Question

How do you write \[\left( -3x-1 \right)\left( x+1 \right)\] in standard form?

Answer 1

Hint: In the question that has been mentioned above we have been given an equation which has only one variable but will result in quadratic form. The form cannot be stated as a standard form as two different brackets are in multiplication to each other and the values which are in the bracket are linear equations so we need to remove those two brackets and write the whole equation as a standard form of a quadratic equation.

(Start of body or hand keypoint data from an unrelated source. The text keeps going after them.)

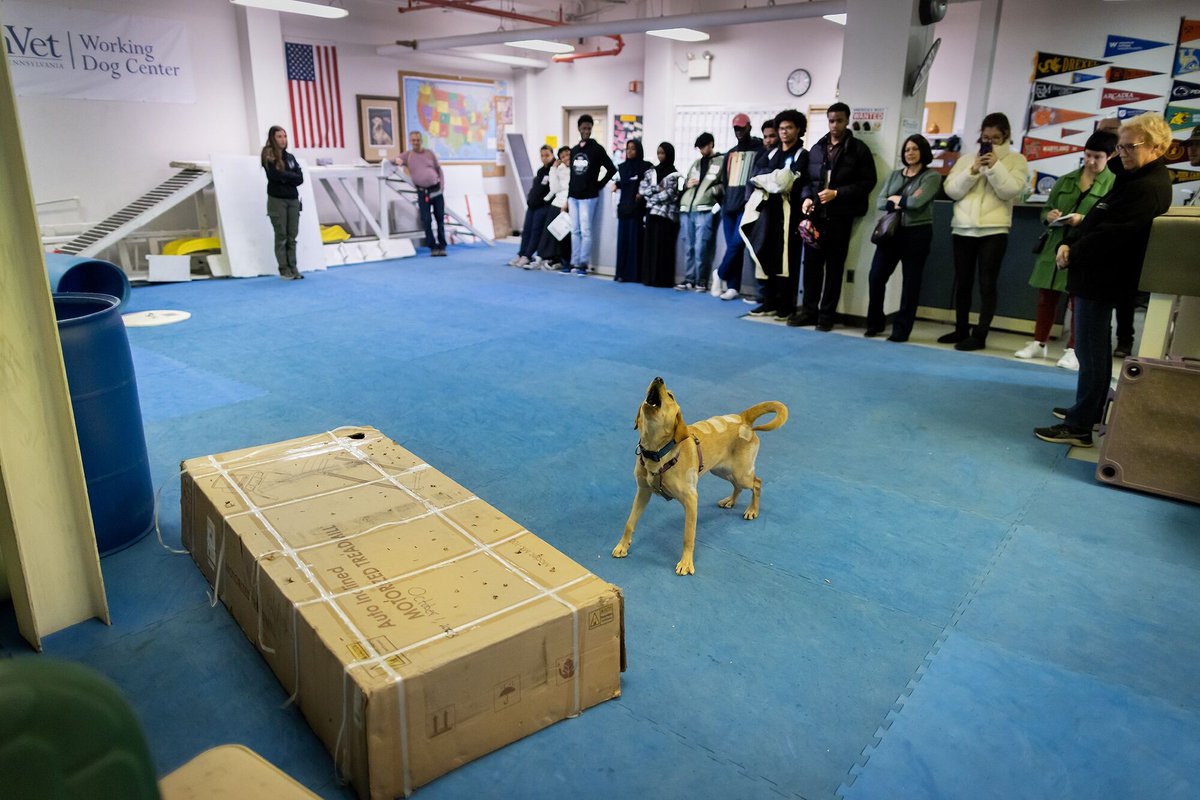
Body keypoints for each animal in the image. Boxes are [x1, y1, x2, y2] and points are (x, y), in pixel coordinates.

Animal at [614, 376, 792, 575]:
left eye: (671, 396)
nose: (658, 378)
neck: (658, 453)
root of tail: (742, 417)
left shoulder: (691, 499)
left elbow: (688, 536)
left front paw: (686, 562)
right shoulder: (643, 491)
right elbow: (630, 523)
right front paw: (622, 546)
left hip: (741, 473)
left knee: (757, 483)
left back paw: (752, 510)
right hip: (721, 470)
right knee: (737, 486)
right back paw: (730, 501)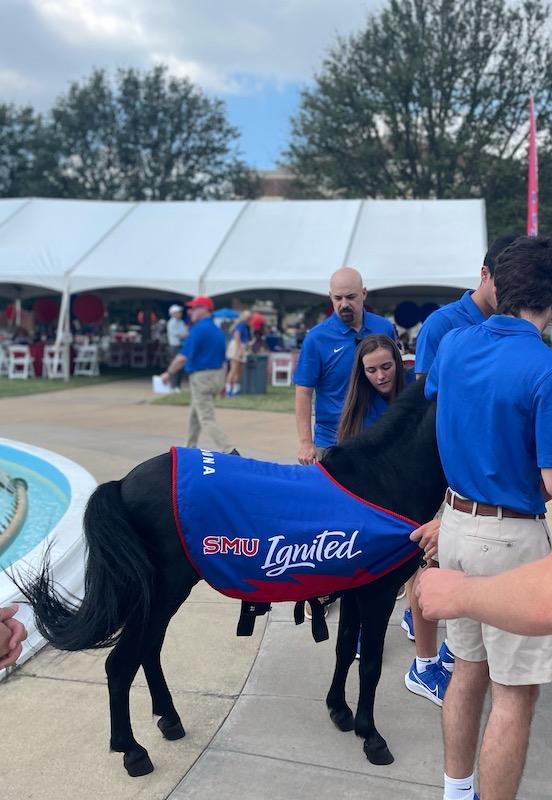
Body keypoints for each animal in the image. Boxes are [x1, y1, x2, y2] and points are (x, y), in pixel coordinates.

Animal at [19, 378, 446, 780]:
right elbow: (369, 663)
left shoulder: (358, 588)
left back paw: (169, 719)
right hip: (161, 592)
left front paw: (340, 712)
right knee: (121, 664)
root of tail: (123, 484)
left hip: (163, 597)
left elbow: (344, 650)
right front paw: (371, 737)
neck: (382, 479)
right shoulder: (378, 593)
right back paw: (132, 751)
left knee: (148, 651)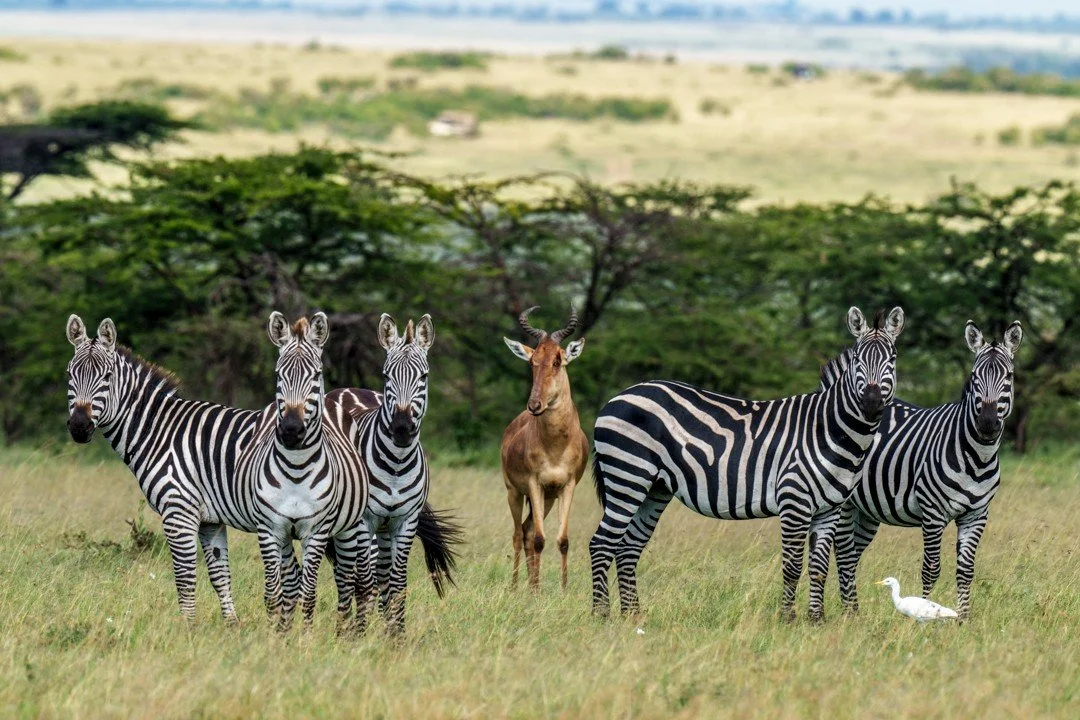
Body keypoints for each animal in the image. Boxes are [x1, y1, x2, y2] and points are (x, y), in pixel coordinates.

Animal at [64, 314, 311, 623]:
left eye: (107, 377)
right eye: (70, 374)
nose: (79, 426)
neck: (159, 431)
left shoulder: (178, 510)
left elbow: (185, 577)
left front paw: (187, 627)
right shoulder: (210, 519)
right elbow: (220, 576)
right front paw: (232, 625)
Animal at [234, 312, 372, 632]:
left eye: (316, 374)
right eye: (278, 375)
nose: (291, 430)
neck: (296, 468)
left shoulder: (317, 531)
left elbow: (309, 594)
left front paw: (306, 638)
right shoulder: (269, 528)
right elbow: (274, 593)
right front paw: (276, 635)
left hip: (349, 527)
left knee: (346, 581)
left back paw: (344, 631)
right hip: (286, 535)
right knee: (290, 582)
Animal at [327, 313, 463, 636]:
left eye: (424, 377)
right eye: (387, 376)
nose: (402, 428)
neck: (396, 466)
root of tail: (343, 389)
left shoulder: (405, 520)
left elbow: (397, 583)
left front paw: (396, 636)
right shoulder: (364, 521)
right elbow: (362, 582)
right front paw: (359, 637)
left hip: (384, 530)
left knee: (379, 578)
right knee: (346, 575)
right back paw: (345, 627)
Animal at [589, 306, 905, 622]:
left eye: (892, 358)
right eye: (857, 359)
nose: (871, 403)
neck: (828, 429)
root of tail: (619, 396)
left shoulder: (830, 509)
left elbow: (818, 568)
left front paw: (816, 620)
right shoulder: (794, 501)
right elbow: (792, 566)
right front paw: (788, 619)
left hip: (654, 488)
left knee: (628, 547)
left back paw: (632, 614)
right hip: (628, 476)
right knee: (602, 543)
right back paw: (601, 615)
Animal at [830, 320, 1023, 620]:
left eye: (1010, 376)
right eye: (974, 376)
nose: (988, 423)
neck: (977, 458)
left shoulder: (977, 515)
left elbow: (966, 571)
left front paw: (963, 620)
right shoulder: (933, 513)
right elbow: (931, 570)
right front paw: (926, 612)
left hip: (868, 511)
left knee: (851, 555)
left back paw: (853, 611)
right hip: (845, 503)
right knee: (842, 551)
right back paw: (850, 612)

Complete step by step answer:
In the above mentioned question we need to write the standard form of a linear equation which is:
\[a{{x}^{2}}+bx+c\]
We need to write the given equation in the same format as mentioned above for this we are going to first open the brackets by taking one of the linear equations out of the two and use the values to multiply it with the other, basically let us say that we are going to take the first bracket’s linear equation i.e.(-3x-1) from this linear equation we are first going to take -3x and then multiply it with the values of the next linear equation one by one i.e. first by x and then multiply it by 1 then again do the same thing with -1 which is the second term of the first linear equation by doing this we will be able to open the brackets and will see a new equation which will be close to a quadratic equation. After opening the bracket we will get:
\[=-3{{x}^{2}}-3x-x-1\]
Now after we have opened the brackets we can there are two different values of x so we will add both the values of x and we will get the final equation i.e. the required standard equation which we will get as:
\[=-3{{x}^{2}}-4x-1\]
So the standard form of the equation given in the question is \[=-3{{x}^{2}}-4x-1\].

Note:
For solving this type of question we need to first know what type of equation is it, in this question we can see that both the brackets have one x value on it so this equation will turn out to be a quadratic function if it had been \[{{x}^{2}}\] and x the it would have become a polynomial function so when we have figured out what type of function will be forming we will easily be able to convert the given equation in into its standard form by comparing the standard equation and the equation given in the question.